Step Five: To create a rust effect, apply just a bit of brown and black craft paint, dabbing the colors on with a small stencil brush.
Start with just a little bit of each color, then build up the color depending on how rusty you want it to look. (There’s no right or wrong way to do this!)
Step Six: Finally, reattach the bucket handle using the same pliers as in Step One.
In addition, I added a velvet ribbon scrap to the handle, and cut the ends with pinking shears.
Here’s my beautiful mini farmhouse wooden bucket!

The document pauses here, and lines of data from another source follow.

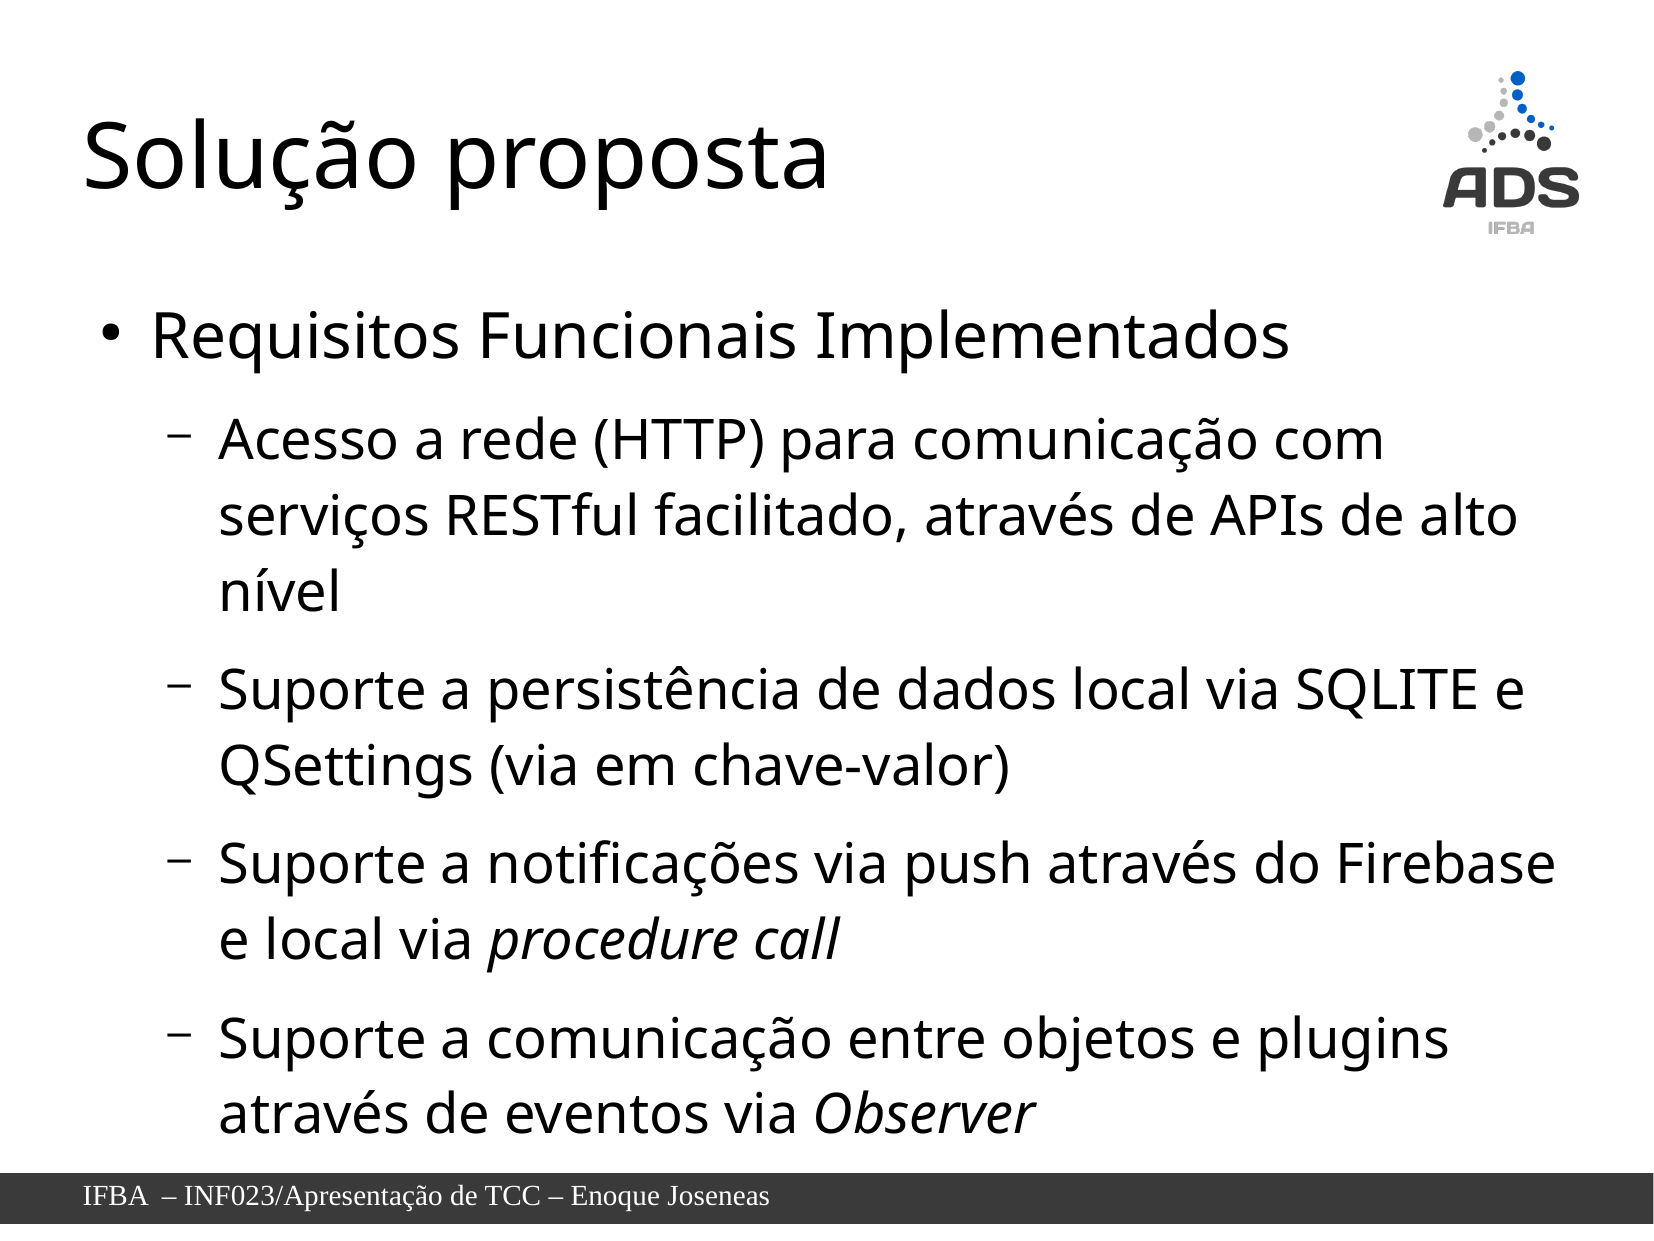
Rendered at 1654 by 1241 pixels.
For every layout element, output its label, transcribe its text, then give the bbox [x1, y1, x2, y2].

picture [1443, 71, 1579, 234]
title Solução proposta [82, 49, 1426, 257]
list Requisitos Funcionais Implementados Acesso a rede (HTTP) para comunicação com serviços RESTful facilitado, através de APIs de alto nível Suporte a persistência de dados local via SQLITE e QSettings (via em chave-valor) Suporte a notificações via push através do Firebase e local via procedure call Suporte a comunicação entre objetos e plugins através de eventos via Observer [82, 290, 1571, 1156]
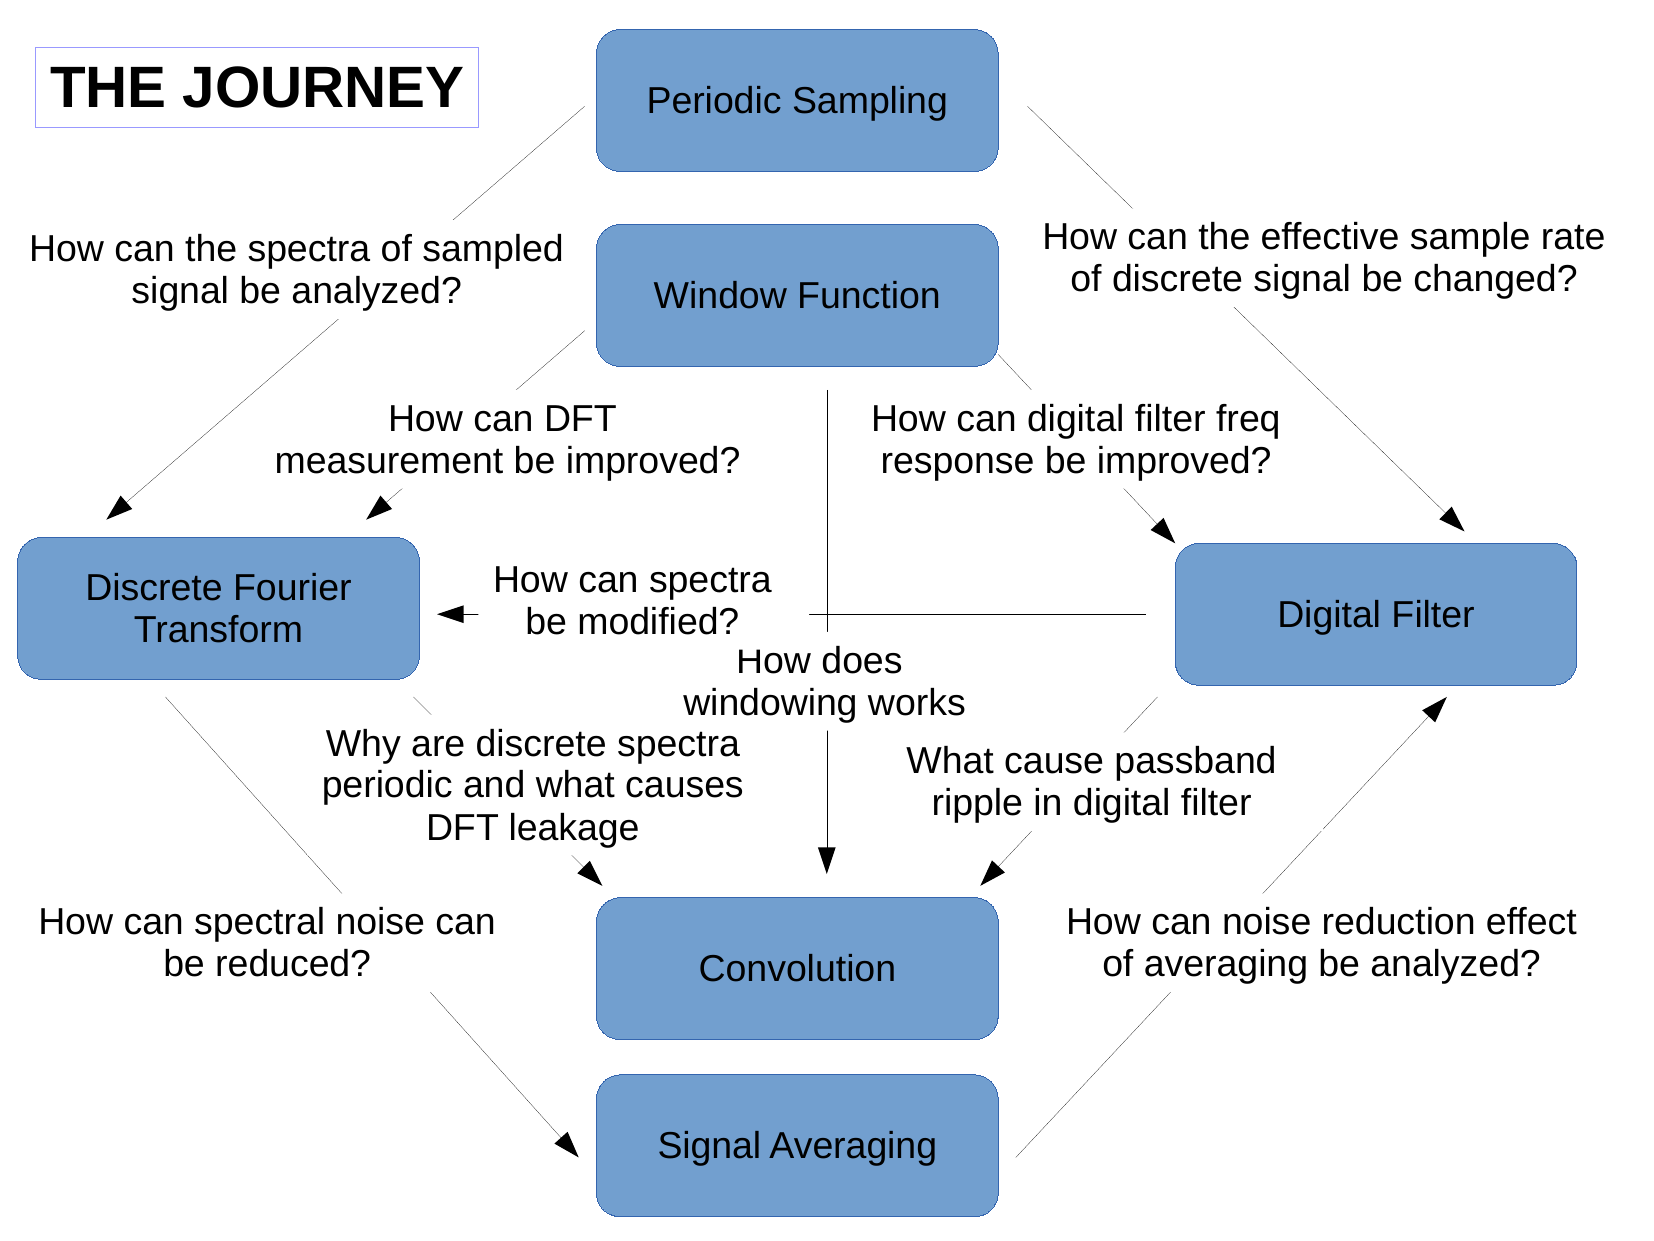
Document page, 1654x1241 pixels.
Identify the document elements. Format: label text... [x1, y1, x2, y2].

text_box THE JOURNEY [35, 47, 479, 128]
text_box How does windowing works [668, 631, 981, 731]
text_box Convolution [596, 897, 999, 1040]
text_box Periodic Sampling [596, 29, 999, 172]
text_box How can DFT measurement be improved? [259, 389, 768, 489]
text_box How can digital filter freq response be improved? [856, 389, 1317, 489]
text_box What cause passband ripple in digital filter [891, 732, 1323, 832]
text_box Discrete Fourier Transform [17, 537, 420, 680]
text_box How can noise reduction effect of averaging be analyzed? [1051, 893, 1613, 993]
text_box How can spectra be modified? [478, 550, 810, 650]
text_box Why are discrete spectra periodic and what causes DFT leakage [307, 714, 762, 856]
text_box Digital Filter [1175, 543, 1577, 686]
text_box Window Function [596, 224, 999, 367]
text_box Signal Averaging [596, 1074, 999, 1217]
text_box How can the effective sample rate of discrete signal be changed? [1027, 208, 1654, 308]
text_box How can the spectra of sampled signal be analyzed? [14, 220, 579, 319]
text_box How can spectral noise can be reduced? [23, 893, 556, 993]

You will find quite a few pickling wash projects here on Pet Scribbles, as I love using this medium on unfinished wood.
For example, I used two different pickling wash colors on this Thanksgiving wood slice sign I made last Fall:
Click on any of the “Related Posts” below in order to see more projects and tutorials with pickling wash.
In conclusion, if you haven’t tried pickling wash yet — do it! You will love how easy it is!